By Michal Shvimer
As some may or may not know, last Sunday was Rosh Hashanah: the Jewish New Year. But the year does not simply restart with the dunk of an apple slice into honey. That would be too easy. The year truly starts after 10 days of reflection culminated in Yom Kippur, which was this Wednesday. The only reason the Hebrew school teacher in me is coming out is to provide context for the theme of the past 10 days for me, which have been forgiveness — the forgiveness of myself and the forgiveness of others.
Forgiving yourself and forgiving someone else can feel like a chicken and egg argument — what goes first, what comes next, how do I start, etc. But in reality, both kinds of forgiveness are reinforced by each other, and each is necessary for the success of the other.
The Jewish holidays suggests that there are three levels of forgiving yourself: a surface-level forgiveness that is easy and basic to do, a forgiveness of the heart in which you forgive what truly hurt you and then complete atonement, which is a kind of spiritual forgiveness between you and G-D, or goddess or whatever you believe in.
Despite my best efforts, of which there were honestly few, I couldn’t get past the superficial first layer of forgiveness. Each day, I would forgive myself for not working out or not finishing a homework assignment — things that I had really forgiven myself for before I even did them.
I realized that I was scared to forgive myself for anything I was actually harboring because I was worried I wouldn’t have forgiveness for myself.
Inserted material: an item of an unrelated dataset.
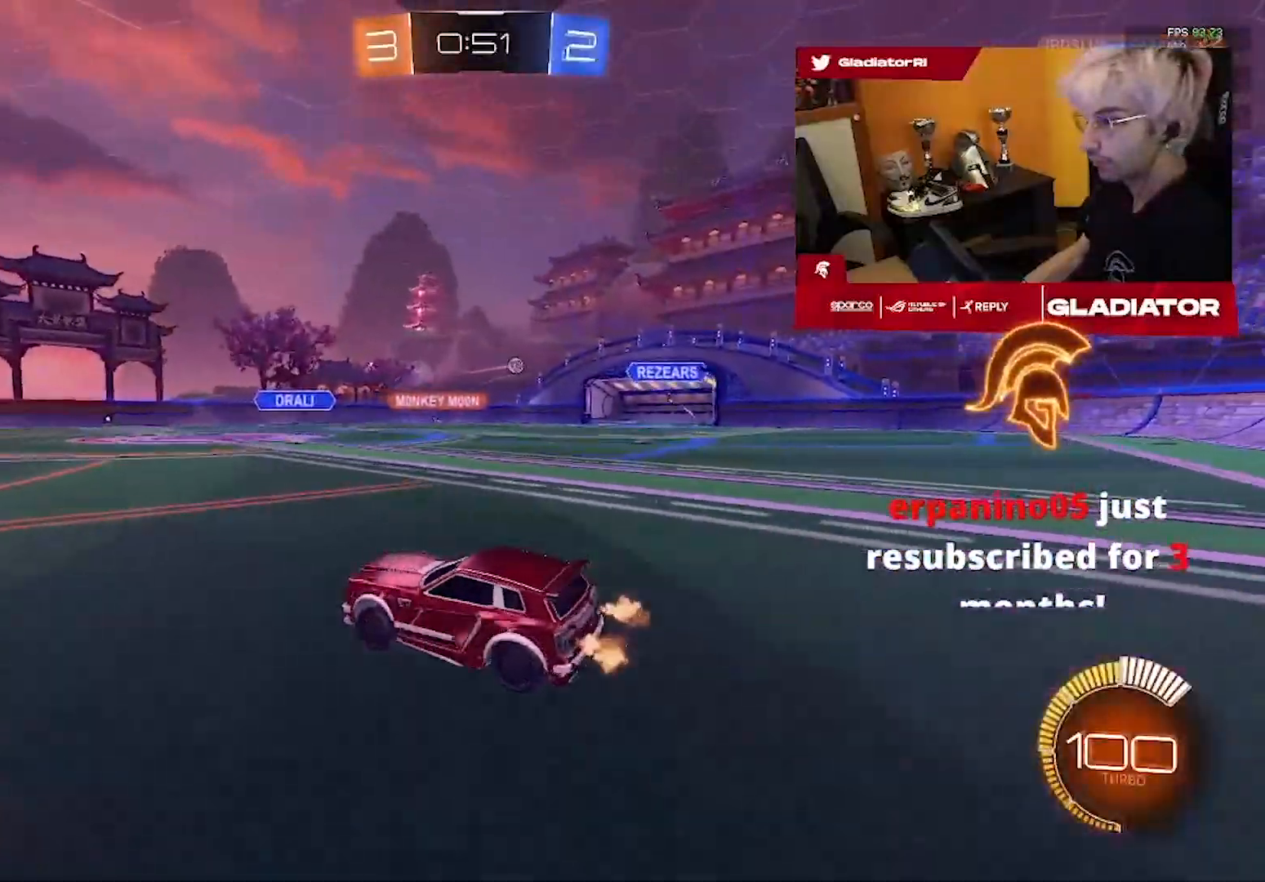
{"dt_ms": 500, "buttons": ["R2"], "left_stick": "center", "right_stick": "center", "events": [[300, "R2", "up"], [383, "left_stick", "center"], [467, "R2", "down"]]}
Forgiveness for oneself is much harder to conjure than forgiveness for someone else.
Fortunately, forgiveness is not exclusive to Yom Kippur. It is vital to our general contentment in ourselves and our relationships with others. If I couldn’t fully forgive or atone myself, it is because I was gathering the tools I needed to do so, which can often feel harder than the act itself.
We put a lot of pressure on forgiveness. We idealize it as this practice that can salvage our relationships and friendships and restore them to their original state. That isn’t fair to ask of forgiveness, or of people. What forgiveness really offers is an opportunity to acknowledge someone’s humanness as being as flawed as our own.
By recognizing this humanness, we can respect someone’s inherent human value, regardless of their relation to us. Forgiveness does not guarantee a fresh start, but it does guarantee an establishment of respect, merely on the foundation that people make mistakes and feel hurt.
As we respect someone else’s human value, it is important that we also grant it to ourselves.